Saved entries
——————————
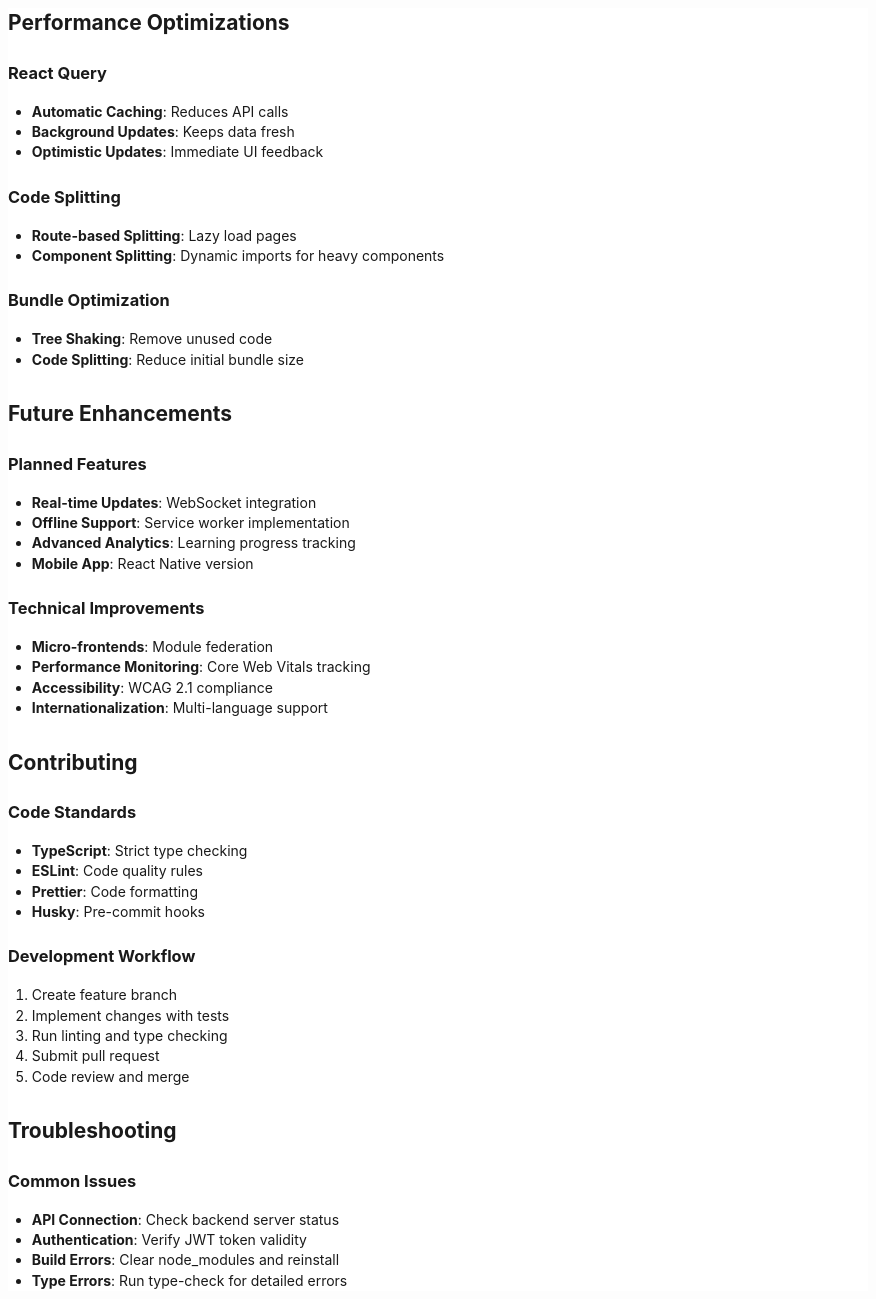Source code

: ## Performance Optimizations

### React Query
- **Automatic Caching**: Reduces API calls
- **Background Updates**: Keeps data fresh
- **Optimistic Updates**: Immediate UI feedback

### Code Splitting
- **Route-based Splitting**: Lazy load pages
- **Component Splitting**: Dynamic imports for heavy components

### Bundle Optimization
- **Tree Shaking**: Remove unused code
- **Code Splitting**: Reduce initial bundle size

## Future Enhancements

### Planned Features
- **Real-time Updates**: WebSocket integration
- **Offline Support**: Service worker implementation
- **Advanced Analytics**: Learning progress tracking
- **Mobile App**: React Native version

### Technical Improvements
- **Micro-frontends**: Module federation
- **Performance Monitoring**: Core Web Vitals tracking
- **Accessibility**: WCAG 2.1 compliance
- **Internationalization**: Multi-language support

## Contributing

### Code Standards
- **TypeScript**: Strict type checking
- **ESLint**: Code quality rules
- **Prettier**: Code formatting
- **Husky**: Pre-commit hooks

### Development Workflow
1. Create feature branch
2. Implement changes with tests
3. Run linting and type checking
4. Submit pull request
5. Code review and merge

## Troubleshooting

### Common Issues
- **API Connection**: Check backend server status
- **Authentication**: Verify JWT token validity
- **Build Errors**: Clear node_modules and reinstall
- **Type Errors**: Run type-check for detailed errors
——————————
Task to complete
Could you transcribe the entire listing above word for word, leaving out the picture?

Answer space
Source code

: ## Performance Optimizations

### React Query
- **Automatic Caching**: Reduces API calls
- **Background Updates**: Keeps data fresh
- **Optimistic Updates**: Immediate UI feedback

### Code Splitting
- **Route-based Splitting**: Lazy load pages
- **Component Splitting**: Dynamic imports for heavy components

### Bundle Optimization
- **Tree Shaking**: Remove unused code
- **Code Splitting**: Reduce initial bundle size

## Future Enhancements

### Planned Features
- **Real-time Updates**: WebSocket integration
- **Offline Support**: Service worker implementation
- **Advanced Analytics**: Learning progress tracking
- **Mobile App**: React Native version

### Technical Improvements
- **Micro-frontends**: Module federation
- **Performance Monitoring**: Core Web Vitals tracking
- **Accessibility**: WCAG 2.1 compliance
- **Internationalization**: Multi-language support

## Contributing

### Code Standards
- **TypeScript**: Strict type checking
- **ESLint**: Code quality rules
- **Prettier**: Code formatting
- **Husky**: Pre-commit hooks

### Development Workflow
1. Create feature branch
2. Implement changes with tests
3. Run linting and type checking
4. Submit pull request
5. Code review and merge

## Troubleshooting

### Common Issues
- **API Connection**: Check backend server status
- **Authentication**: Verify JWT token validity
- **Build Errors**: Clear node_modules and reinstall
- **Type Errors**: Run type-check for detailed errors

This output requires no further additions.